Glastonbury man recalls two Anzac uncles
GLASTONBURY resident Buddy (“I was Christened Buddy”) Pullen will today remember the two important Anzacs in his life, one who came home and one who did not.
The one who survived the horror of World War I was his uncle Frank Pullen, who died in 1969, aged in his late seventies.
He served with the 5th Light Horse Regiment’s Machine Gun Section at Gallipoli and then in the deserts of North Africa.
His memory and that of his younger brother, Herbert Pullen, who died in the battlefields of France, are preserved because of the efforts of Buddy’s sister Elaine, who collected the family history in her book, Pullen Pioneers.
Herbert joined up at 19 and survived a gun shot wound to the face (and one of the worst European winters on record) before being killed in action the following month, only 18 months before the Armistice.
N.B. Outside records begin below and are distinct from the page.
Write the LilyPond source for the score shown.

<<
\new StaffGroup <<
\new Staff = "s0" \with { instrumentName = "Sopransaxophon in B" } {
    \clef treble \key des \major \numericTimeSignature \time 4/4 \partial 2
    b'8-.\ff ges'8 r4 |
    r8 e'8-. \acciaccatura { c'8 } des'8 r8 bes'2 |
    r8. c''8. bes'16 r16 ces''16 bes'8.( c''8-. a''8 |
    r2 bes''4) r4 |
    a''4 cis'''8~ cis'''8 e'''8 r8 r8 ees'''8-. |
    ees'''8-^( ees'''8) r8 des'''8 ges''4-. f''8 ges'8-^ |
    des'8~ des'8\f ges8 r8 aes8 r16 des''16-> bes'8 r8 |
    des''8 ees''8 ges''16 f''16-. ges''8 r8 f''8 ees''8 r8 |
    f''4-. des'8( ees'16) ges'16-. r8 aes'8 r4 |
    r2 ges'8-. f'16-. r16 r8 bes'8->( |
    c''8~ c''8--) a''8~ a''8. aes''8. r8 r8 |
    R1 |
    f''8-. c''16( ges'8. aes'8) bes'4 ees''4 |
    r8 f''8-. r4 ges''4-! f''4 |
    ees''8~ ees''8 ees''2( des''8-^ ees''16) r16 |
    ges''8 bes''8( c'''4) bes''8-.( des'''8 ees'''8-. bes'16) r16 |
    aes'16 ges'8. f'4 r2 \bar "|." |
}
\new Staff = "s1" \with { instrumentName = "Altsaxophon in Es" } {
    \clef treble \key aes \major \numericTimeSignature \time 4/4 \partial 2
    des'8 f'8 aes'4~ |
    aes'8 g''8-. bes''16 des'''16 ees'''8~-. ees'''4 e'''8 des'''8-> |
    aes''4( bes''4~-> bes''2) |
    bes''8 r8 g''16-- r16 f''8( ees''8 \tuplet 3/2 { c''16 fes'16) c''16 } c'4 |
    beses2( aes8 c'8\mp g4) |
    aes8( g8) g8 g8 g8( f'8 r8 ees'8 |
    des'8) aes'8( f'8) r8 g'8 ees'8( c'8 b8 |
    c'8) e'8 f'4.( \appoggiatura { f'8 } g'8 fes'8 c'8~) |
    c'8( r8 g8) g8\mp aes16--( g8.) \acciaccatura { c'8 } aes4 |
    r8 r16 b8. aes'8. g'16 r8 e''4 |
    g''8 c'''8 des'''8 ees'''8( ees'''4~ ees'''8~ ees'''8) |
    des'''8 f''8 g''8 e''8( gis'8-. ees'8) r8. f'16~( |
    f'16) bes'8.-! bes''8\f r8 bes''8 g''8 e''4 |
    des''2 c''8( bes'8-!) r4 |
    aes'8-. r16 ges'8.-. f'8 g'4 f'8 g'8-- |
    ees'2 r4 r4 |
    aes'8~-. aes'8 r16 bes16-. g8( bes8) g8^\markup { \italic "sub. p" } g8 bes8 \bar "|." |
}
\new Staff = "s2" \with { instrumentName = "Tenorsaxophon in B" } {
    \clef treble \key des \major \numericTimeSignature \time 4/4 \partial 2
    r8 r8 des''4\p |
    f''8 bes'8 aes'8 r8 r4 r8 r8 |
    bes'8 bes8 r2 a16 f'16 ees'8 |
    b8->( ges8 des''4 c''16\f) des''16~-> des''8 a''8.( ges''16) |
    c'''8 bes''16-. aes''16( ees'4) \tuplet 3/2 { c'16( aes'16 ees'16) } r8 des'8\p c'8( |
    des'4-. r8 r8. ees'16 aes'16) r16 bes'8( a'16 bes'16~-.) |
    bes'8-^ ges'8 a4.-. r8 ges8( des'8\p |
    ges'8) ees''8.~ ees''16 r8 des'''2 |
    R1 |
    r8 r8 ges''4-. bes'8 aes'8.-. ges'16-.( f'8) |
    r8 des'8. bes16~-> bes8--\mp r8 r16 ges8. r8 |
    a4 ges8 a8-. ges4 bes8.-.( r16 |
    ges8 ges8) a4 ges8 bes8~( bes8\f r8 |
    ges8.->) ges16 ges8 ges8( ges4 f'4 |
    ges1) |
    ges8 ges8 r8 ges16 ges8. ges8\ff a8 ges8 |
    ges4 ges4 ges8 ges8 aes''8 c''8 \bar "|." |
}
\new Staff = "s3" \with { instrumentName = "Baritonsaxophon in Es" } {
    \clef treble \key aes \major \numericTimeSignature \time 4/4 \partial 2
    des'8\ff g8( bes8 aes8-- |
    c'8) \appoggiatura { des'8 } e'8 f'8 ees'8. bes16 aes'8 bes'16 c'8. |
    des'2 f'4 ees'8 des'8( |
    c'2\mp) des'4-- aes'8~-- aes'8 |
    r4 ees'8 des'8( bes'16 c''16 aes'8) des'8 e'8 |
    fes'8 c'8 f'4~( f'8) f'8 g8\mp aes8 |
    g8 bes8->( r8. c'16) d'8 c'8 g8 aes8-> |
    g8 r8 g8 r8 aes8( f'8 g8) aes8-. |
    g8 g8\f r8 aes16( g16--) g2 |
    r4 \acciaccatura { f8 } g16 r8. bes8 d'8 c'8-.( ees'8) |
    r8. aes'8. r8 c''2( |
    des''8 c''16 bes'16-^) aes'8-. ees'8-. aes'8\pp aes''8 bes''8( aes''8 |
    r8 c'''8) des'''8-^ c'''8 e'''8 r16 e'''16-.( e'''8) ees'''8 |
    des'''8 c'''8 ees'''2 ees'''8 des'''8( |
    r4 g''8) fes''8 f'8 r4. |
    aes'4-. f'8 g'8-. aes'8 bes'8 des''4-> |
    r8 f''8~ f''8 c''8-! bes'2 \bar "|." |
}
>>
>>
He has no known grave but is commemorated at the French village of Villers-Bretonneaux, one of the 10,982 Australians who died in France during World War I.
Frank Pullen came from Helidon, but joined the Gympie-linked 5th Light Horse “for some reason,” Buddy Pullen said yesterday.
“Frank was nominated for the Victoria Cross, but because of a skirmish with a group of local Arabs who appeared to be playing both sides of the war, all medals to his unit were cancelled as a group disciplinary tactic to get someone to name those involved.
“Nobody would,” Mr Pullen said.
“During his time in North Africa he was with the 2nd Light Horse and was involved in the historic Battle of Beersheba,” Mrs West wrote in her book.
He returned home after four long and terrible years of fighting, she wrote.